I’ve always appreciated Wendell Berry’s reflections on the land and our human activity on it, but it has gone a bit deeper this past year with my family’s investment in a small farm on the southern end of Prince Edward County, adjacent to the bird sanctuary of Point Petre. I must say I have benefitted from seeing farm land anew, the changing seasons up close, the roaring lake nearby, and the myriad of stars at night.
In a recent interview in The New Yorker, Berry reminds us of the preciousness of our living earth and how he has been passing his time here over his 87 years. First, prolifically writing books (52 and counting without the help of a computer!) on themes of the connection between the authentic human and caring for Mother Earth. Second, tending a small farm in Kentucky where he has a 5 acre vegetable garden growing asparagus, squash, carrots, cucumbers, celery and lettuce. He raises livestock (sheep and hogs) on another 70 acres—all to keep himself rooted in the earth and deeply conscious of his dependence on the land.
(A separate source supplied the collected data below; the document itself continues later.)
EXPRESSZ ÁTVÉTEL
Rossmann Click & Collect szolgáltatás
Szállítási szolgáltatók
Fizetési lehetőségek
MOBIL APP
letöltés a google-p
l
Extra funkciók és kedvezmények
A few of his insights that speak to me right now:
“Eating is an agricultural act.”
“Rats and roaches live by competition under the law of supply and demand; it is the privilege of human beings to live under the laws of justice and mercy.”
“I do not see that computers are bringing us one step nearer to anything that does matter to me: peace, economic justice, ecological health, political honesty, family and community stability, good work.”
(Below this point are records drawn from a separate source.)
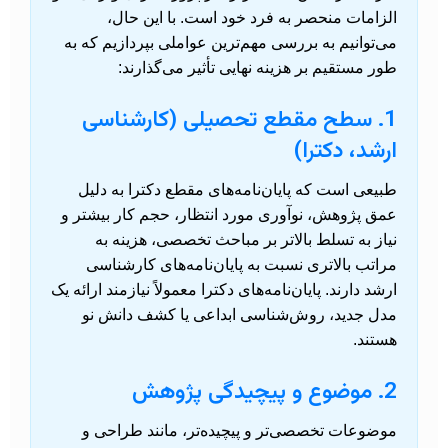
الزامات منحصر به فرد خود است. با این حال،
می‌توانیم به بررسی مهم‌ترین عواملی بپردازیم که به
طور مستقیم بر هزینه نهایی تأثیر می‌گذارند:
1. سطح مقطع تحصیلی (کارشناسی
ارشد، دکترا)
طبیعی است که پایان‌نامه‌های مقطع دکترا به دلیل
عمق پژوهش، نوآوری مورد انتظار، حجم کار بیشتر و
نیاز به تسلط بالاتر بر مباحث تخصصی، هزینه به
مراتب بالاتری نسبت به پایان‌نامه‌های کارشناسی
ارشد دارند. پایان‌نامه‌های دکترا معمولاً نیازمند ارائه یک
مدل جدید، روش‌شناسی ابداعی یا کشف دانش نو
هستند.
2. موضوع و پیچیدگی پژوهش
موضوعات تخصصی‌تر و پیچیده‌تر، مانند طراحی و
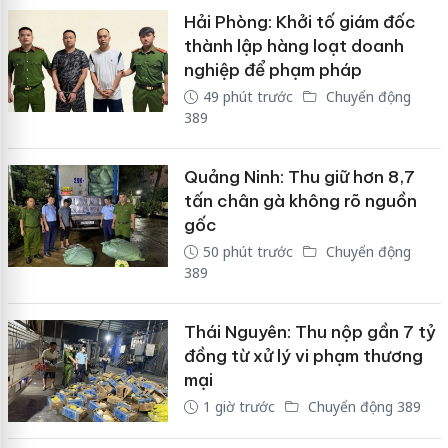
Hải Phòng: Khởi tố giám đốc
thành lập hàng loạt doanh
nghiệp để phạm pháp
49 phút trước
Chuyển động
389
Quảng Ninh: Thu giữ hơn 8,7
tấn chân gà không rõ nguồn
gốc
50 phút trước
Chuyển động
389
Thái Nguyên: Thu nộp gần 7 tỷ
đồng từ xử lý vi phạm thương
mại
1 giờ trước
Chuyển động 389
Thanks Lorraine. Yes, I use an I-Pad as well but I do hear what he is saying about our addiction to gadgets. At times it can be a bit too much!
Like the post Alan, computers, no, but 'tablets' a big YES! zoom family dinners during Covid. Messenger, another way to stay connected. Being able to harvest your own produce would be so rewarding so I hope for many years your family will have the pleasure!